■ **Task to complete**
Edit the text of the records below by replacing "spony" with "sponky" wherever it occurs, keeping everything else unchanged. Omit the pictures from your answer.

(Collected data)
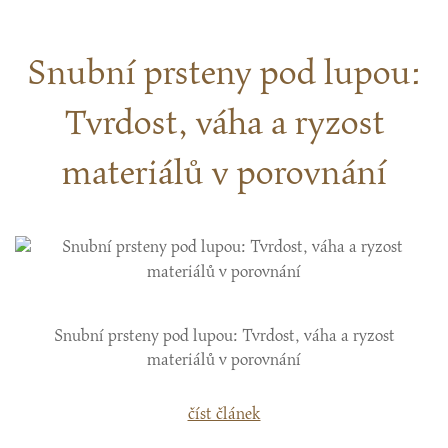
Snubní prsteny pod lupou:
Tvrdost, váha a ryzost
materiálů v porovnání
Snubní prsteny pod lupou: Tvrdost, váha a ryzost
materiálů v porovnání
číst článek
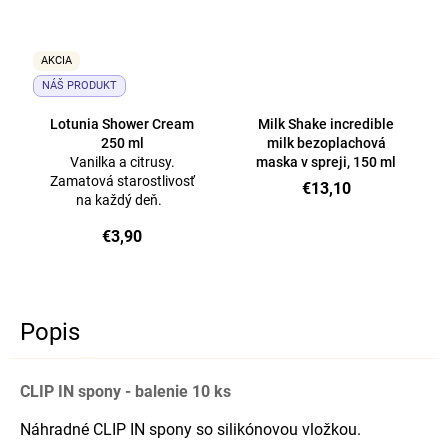
AKCIA
NÁŠ PRODUKT
Lotunia Shower Cream
Milk Shake incredible
250 ml
milk bezoplachová
Vanilka a citrusy.
maska ​​v spreji, 150 ml
Zamatová starostlivosť
€13,10
na každý deň.
€3,90
Popis
CLIP IN spony - balenie 10 ks
Náhradné CLIP IN spony so silikónovou vložkou.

■ **Solved exercise**
Snubní prsteny pod lupou:
Tvrdost, váha a ryzost
materiálů v porovnání
Snubní prsteny pod lupou: Tvrdost, váha a ryzost
materiálů v porovnání
číst článek
AKCIA
NÁŠ PRODUKT
Lotunia Shower Cream
Milk Shake incredible
250 ml
milk bezoplachová
Vanilka a citrusy.
maska ​​v spreji, 150 ml
Zamatová starostlivosť
€13,10
na každý deň.
€3,90
Popis
CLIP IN sponky - balenie 10 ks
Náhradné CLIP IN sponky so silikónovou vložkou.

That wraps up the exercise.